19 июля 1980 года Александр Ширвиндт грустно сидел в своей квартире. В комнате был накрыт шикарный стол. У него день рождения, а гостей нет. Оказывается, из-за Олимпиады в центре города перекрыли часть улиц. По ним шла эстафета олимпийского огня.
Ширвиндт просидел на балконе полдня в ожидании. "Пропал праздник…", - грустно подумал он. И вдруг увидел занятную картину - к его дому бегут в семейных трусах и майках с серебристыми повязками на головах и олимпийскими факелами в руках Эльдар Рязанов, Марк Захаров, Григорий Горин и Андрей Миронов.
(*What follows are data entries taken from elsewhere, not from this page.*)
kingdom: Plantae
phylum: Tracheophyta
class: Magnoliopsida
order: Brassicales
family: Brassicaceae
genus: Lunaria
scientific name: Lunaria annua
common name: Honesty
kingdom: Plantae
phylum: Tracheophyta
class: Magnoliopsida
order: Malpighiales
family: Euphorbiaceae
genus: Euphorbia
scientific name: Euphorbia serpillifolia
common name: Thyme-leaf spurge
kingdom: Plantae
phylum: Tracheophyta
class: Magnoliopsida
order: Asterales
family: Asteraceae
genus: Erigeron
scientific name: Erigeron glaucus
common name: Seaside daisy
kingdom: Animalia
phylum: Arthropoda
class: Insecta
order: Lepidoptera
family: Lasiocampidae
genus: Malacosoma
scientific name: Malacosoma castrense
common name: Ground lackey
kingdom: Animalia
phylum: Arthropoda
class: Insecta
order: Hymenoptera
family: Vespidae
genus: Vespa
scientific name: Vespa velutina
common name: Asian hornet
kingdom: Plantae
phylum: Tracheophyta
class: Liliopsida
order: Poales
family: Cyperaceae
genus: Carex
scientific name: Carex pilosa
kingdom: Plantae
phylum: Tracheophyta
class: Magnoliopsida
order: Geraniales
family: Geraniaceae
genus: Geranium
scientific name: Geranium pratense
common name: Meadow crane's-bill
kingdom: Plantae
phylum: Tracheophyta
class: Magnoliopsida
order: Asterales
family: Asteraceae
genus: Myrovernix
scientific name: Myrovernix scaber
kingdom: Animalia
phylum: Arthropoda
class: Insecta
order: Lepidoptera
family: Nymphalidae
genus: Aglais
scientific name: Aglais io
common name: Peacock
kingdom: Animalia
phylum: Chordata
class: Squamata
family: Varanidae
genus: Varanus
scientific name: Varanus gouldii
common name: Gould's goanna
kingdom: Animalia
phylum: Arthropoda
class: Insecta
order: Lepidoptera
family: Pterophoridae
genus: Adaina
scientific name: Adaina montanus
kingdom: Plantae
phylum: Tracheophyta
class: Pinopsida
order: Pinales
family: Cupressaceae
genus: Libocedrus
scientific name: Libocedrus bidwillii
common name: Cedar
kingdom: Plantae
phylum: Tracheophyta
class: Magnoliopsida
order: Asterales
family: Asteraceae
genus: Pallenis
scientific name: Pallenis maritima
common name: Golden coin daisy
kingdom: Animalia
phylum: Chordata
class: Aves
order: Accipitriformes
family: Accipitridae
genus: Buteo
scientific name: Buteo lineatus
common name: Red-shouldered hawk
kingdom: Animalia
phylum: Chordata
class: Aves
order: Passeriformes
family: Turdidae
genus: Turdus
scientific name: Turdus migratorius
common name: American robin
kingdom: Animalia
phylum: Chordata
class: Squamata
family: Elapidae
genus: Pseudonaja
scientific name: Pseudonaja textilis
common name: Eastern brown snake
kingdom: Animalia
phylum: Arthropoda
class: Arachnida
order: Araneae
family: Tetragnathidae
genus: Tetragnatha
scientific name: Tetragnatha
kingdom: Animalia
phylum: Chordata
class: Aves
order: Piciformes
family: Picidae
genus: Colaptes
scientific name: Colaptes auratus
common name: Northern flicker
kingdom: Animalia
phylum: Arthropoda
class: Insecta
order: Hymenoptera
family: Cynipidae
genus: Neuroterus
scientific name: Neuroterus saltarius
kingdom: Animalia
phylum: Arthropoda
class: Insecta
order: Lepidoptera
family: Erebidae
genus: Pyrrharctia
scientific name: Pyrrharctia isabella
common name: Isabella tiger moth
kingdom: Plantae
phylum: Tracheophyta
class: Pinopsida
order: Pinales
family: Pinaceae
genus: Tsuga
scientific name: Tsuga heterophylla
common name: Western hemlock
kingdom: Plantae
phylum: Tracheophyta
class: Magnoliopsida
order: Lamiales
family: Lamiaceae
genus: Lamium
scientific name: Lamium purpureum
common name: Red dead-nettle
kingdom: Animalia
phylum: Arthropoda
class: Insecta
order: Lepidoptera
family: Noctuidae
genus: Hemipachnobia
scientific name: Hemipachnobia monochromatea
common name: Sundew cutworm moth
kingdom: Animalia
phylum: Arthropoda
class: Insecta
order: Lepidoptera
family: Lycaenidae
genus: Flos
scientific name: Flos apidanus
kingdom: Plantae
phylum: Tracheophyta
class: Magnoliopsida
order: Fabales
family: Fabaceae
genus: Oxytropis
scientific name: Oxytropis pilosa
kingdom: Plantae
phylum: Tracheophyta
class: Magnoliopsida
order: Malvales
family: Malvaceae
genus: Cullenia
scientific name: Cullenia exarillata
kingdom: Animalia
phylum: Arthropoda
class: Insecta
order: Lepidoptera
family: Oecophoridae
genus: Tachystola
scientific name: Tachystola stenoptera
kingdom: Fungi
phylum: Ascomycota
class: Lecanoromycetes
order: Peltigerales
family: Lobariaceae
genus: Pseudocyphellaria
Друзья решили так удивить Александра Анатольевича. Купили в магазине спорттоваров факелы, напялили семейные трусы и майки и повязали серебристые ленточки на голову, как у настоящих олимпийцев, которым доверили пронести по улицам Москвы олимпийский огонь.
- Как же вас пропустили? - удивился Ширвиндт.
- Милиционеры, видимо, думали, что известные люди сошли с ума! И не решились нас останавливать, - ответили шутники.
Они показали имениннику небольшое праздничное представление и вручили подарок - "Олимпийскую надежду!".